Tuesday, May 29, 2012

Special needs parenting...

We can be a neurotic, hard to deal with group sometimes... here are a few reasons why.... (of course, these are generalizations and don't apply to everyone.)

1) Our childs' health depends on it (ex: a friend recently posted that someone tried to give her son a sticker at the store. She politely declined and the cashier gave her a dirty, dirty look.  Her son is allergic to most adhesives on stickers.)   We get this occasionally when we don't order Micah anything off the menu.  Seems that children are becoming more complex and staying out of the hospital with more and more complex problems.  A lot of these children seem perfectly healthy, but are not.

2)  It's our house! We are blessed and cursed with nursing coverage in our house.  Having someone in your house is the most frustrating experience in the world.  The nurses have quirks that they bring into your house... We do things a specific way (everyone does in their house!)  and in our experience they're always doing something frustrating, even if it's not negligent.  There are always therapists in the house (for early intervention)... i gave up caring only a few months into it.  The therapists are practically family.  if there's a space on the living room floor large enough for them to work, good enough.

Task to complete: Carry on the post about special needs parenting from its last sentence, keeping the same voice and list format. The data is separate material and has no connection to the post about special needs parenting.

Information provided:

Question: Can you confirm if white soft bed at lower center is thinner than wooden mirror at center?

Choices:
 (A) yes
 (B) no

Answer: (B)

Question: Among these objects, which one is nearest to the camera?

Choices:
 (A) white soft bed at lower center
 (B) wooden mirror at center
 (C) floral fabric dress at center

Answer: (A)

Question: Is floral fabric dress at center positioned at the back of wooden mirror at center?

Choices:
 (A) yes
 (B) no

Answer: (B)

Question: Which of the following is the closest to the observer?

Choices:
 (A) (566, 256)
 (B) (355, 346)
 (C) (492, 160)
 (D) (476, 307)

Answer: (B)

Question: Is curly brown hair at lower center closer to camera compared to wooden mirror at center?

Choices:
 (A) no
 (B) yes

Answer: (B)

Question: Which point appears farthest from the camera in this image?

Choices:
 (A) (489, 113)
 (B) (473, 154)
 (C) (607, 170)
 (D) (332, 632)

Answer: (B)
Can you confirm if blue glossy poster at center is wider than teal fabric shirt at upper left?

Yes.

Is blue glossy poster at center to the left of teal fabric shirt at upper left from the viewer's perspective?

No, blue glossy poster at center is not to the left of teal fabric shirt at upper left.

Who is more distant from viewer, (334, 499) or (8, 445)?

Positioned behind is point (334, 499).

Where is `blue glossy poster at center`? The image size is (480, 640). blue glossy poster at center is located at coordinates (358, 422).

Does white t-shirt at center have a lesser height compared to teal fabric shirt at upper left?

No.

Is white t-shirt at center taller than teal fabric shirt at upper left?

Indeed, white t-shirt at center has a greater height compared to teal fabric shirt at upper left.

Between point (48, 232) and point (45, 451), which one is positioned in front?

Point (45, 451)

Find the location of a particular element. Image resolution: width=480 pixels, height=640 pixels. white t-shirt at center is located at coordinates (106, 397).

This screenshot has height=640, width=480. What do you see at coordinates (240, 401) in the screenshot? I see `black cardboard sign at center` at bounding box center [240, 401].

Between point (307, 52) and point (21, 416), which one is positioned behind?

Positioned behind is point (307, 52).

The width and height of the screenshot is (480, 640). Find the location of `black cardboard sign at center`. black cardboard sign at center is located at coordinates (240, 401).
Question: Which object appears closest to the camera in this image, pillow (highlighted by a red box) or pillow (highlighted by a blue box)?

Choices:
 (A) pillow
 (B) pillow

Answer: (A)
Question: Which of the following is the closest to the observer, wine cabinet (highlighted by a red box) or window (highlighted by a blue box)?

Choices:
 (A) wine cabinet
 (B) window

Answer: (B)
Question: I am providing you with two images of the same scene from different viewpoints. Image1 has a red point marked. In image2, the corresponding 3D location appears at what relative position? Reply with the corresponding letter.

Task response:
3) We have extra obligations. Ordering and picking up prescriptions, gettting orders written for nurses, ordering (and being there to sign for) supplies.. and they're filled incorrectly about 75% of the time... doctors visits, therapy appointments (3-4 per week, here)...Wasting our time is a borderline dangerous activity... we deal with incompetence constantly... sitting on hold with equipment people, insurance companies, waiting for doctors appointments who are usually running late... it's insanely frustrating. 


4) We realize we're missing normal, and it (still) hurts. Some people deal with this better than others... I'm a "than others", probably.  it's not that we don't accept our child for who they are-we're their biggest fans!  We adjust to our lives, but realize they're not normal. There's no dropping them off at school, at the nursery at church or anywhere.  Some days I don't even feel like going out...we feel the stares and get them everywhere.  Everywhere.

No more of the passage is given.